> Lectura:
---------------
Durante años los robots de seis ruedas de la NASA han estado recorriendo el terreno marciano recolectando datos preciosos y captando imágenes de su travesía. Cada tanto aparece algo en las fotos que se ve casi demasiado familiar: una cuchara, una dona, o un rostro que se ve muy real.
En una imagen reciente tomada por el Perseverance aparece un grupo de rocas dispersas en el arenoso paisaje de Marte. Una de ellas impacta. Está a la izquierda de la foto, y tiene aspecto peculiar: parece un rostro que yace de costado con ojos, nariz y boca. Es innegable que se ve como un rostro humano.
El Perseverance ahora está pasando por el cráter Jezero, una región de Marte que tal vez en alguna época estuvo inundada con agua. El rover de la NASA captó esta imagen el 27 de septiembre.
Marte es un frío y árido mundo desértico con muchísimas rocas. El planeta está en las proximidades del principal cinturón de asteroides y su atmósfera tiene solo el 1% de la densidad de la de la Tierra. Las rocas espaciales pueden viajar por la atmósfera marciana y al caer sobre el terreno no se desintegran en pedazos pequeños como sucedería con la atmósfera terrestre. La mayoría de las rocas se formaron por la actividad volcánica, la erosión del viento, y antiguas corrientes de agua que se han secado hace mucho tiempo.
¿Por qué vemos un rostro?
---------------
Ítems de cuestionario basados en gráficos
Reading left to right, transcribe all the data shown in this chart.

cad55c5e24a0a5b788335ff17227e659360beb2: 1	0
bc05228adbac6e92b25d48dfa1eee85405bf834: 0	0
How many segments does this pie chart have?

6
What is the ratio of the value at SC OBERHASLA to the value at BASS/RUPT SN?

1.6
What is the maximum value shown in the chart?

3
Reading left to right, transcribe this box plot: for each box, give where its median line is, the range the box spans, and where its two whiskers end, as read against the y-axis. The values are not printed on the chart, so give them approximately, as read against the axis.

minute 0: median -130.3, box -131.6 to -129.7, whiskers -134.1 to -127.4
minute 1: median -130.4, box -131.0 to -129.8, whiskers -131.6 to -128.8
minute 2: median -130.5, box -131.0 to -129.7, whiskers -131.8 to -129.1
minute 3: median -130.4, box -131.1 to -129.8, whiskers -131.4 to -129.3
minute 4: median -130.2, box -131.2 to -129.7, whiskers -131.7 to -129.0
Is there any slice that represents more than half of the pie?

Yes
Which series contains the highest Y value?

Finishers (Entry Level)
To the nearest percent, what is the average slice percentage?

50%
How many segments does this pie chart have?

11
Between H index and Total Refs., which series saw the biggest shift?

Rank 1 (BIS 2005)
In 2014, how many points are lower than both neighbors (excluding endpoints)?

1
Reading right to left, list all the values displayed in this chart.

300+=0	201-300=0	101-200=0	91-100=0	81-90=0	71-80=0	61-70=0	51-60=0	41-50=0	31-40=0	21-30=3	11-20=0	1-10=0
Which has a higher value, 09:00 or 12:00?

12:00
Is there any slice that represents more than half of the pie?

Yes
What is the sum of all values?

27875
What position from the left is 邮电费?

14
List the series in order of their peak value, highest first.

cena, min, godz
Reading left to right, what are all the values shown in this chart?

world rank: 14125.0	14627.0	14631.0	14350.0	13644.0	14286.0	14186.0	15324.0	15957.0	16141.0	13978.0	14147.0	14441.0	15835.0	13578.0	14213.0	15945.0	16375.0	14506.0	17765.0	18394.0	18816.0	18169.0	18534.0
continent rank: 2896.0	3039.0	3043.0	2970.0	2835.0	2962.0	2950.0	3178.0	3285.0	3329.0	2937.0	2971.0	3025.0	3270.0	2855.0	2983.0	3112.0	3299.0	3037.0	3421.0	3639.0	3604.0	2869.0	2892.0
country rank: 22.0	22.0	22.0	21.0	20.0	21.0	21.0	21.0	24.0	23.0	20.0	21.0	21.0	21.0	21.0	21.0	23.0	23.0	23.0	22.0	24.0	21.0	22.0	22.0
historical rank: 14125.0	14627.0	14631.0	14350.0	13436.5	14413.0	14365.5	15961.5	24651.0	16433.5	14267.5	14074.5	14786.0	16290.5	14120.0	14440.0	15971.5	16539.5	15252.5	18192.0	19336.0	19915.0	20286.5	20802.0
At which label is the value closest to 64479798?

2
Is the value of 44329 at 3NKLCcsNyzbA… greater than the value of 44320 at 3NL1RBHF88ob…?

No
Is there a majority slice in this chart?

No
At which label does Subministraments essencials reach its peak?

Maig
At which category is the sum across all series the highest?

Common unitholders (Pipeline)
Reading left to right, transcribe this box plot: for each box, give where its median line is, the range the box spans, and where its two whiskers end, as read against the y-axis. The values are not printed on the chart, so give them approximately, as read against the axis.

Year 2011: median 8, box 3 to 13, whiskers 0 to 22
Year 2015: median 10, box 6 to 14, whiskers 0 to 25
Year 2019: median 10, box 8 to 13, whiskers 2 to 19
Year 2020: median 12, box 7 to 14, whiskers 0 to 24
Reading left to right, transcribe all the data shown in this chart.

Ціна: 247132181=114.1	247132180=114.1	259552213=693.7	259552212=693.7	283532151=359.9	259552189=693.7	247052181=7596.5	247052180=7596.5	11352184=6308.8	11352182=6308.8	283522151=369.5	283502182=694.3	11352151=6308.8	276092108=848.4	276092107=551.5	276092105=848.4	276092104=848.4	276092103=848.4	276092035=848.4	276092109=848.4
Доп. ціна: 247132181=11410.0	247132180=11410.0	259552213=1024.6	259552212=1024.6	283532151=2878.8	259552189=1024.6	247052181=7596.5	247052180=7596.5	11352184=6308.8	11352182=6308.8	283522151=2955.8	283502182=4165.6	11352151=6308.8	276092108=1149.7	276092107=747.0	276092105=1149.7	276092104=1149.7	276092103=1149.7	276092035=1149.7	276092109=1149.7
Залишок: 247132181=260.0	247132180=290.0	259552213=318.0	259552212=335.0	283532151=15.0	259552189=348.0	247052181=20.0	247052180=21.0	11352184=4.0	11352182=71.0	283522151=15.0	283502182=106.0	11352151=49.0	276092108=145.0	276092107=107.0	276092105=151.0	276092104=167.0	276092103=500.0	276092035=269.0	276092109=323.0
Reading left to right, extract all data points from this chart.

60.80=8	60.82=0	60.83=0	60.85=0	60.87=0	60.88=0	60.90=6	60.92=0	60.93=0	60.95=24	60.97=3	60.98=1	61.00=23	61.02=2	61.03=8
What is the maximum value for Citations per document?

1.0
---------------
> Actividad A: Devuelve sin cambios el fragmento del texto sobre Marte que va de "Marte es un" a "hace mucho tiempo.", ambos incluidos.
> Actividad B: Según el texto sobre Marte, ¿por qué las rocas espaciales que caen en Marte no se desintegran en pedazos pequeños? Explícalo en una a tres oraciones.
> Actividad C: Continúa el texto sobre Marte a partir de su última línea.
No es necesario consultar las entradas.

> Respuesta A:
Marte es un frío y árido mundo desértico con muchísimas rocas. El planeta está en las proximidades del principal cinturón de asteroides y su atmósfera tiene solo el 1% de la densidad de la de la Tierra. Las rocas espaciales pueden viajar por la atmósfera marciana y al caer sobre el terreno no se desintegran en pedazos pequeños como sucedería con la atmósfera terrestre. La mayoría de las rocas se formaron por la actividad volcánica, la erosión del viento, y antiguas corrientes de agua que se han secado hace mucho tiempo.

> Respuesta B: Porque la atmósfera marciana tiene solo el 1 % de la densidad de la atmósfera terrestre. Por eso las rocas espaciales la atraviesan y llegan al suelo sin desintegrarse en pedazos pequeños, como ocurriría en la Tierra.

> Respuesta C:
El mes pasado el Perseverance captó la imagen de una roca con líneas como las de una cebra. La misión le puso el mote de Castillo de Freya, por la famosa cumbre del Gran Cañón. En julio el rover encontró otra roca con temática animal en Marte, con un patrón de manchas como las de un leopardo.
El rostro de costado es el último en una serie de rocas extrañas que muestran las imágenes en crudo del Perseverance. El planeta rojo no tiene toda la culpa de su extraña colección de rocas. A veces nos dejamos llevar al interpretar lo que vemos en otro mundo, como sucede con la formación de rocas que parece un portal, con el rostro humano que emerge de la superficie rocosa de Marte, o como en este caso, con un rostro que pide en oración el dulce alivio de la muerte.
Que veamos rostros en objetos inanimados se debe a un fenómeno conocido como pareidolia, una ilusión psicológica que hace que nuestra percepción imponga una interpretación con sentido a estímulos insignificantes.
Algunos han sido presa de la pareidolia al punto de inventar teorías que satisfagan lo que su cerebro interpreta. En 1976 el Viking 1 captó la imagen de la región Cydonia de Marte, una formación que parecía un rostro humano. Dio lugar a rumores de que una antigua civilización marciana había construido un monumento a los antiguos habitantes del planeta. Pero se trataba de una colina con forma extraña, y nada más.